(Stored entries)
# # # #
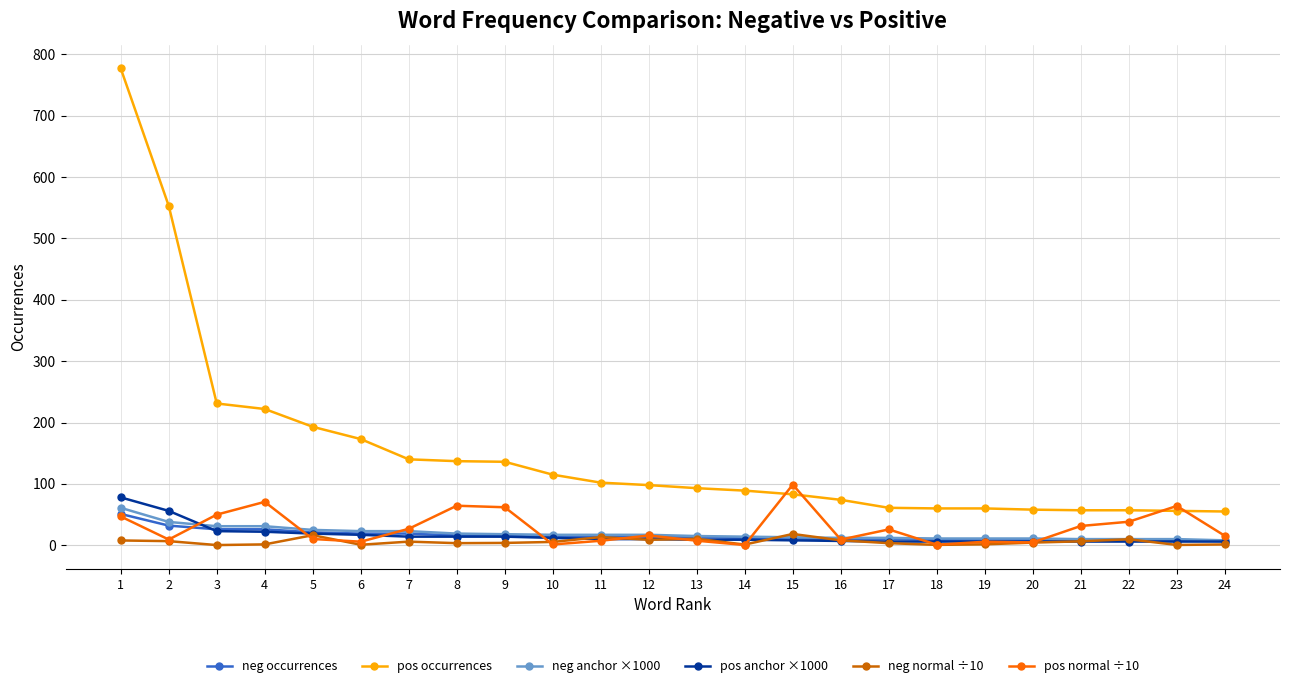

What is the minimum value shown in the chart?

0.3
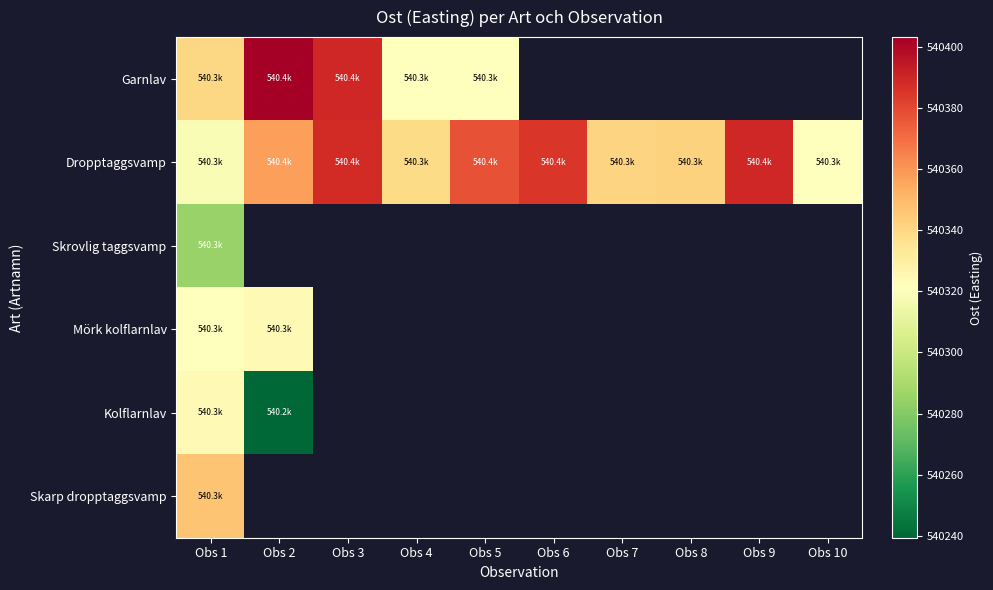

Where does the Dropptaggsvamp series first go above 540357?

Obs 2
# # # #
Required work:
Turn the listing above into a numbered list, skipping the blank lines and leaving the pictures out.

Solution to this task:
1. What is the minimum value shown in the chart?
2. 0.3
3. Where does the Dropptaggsvamp series first go above 540357?
4. Obs 2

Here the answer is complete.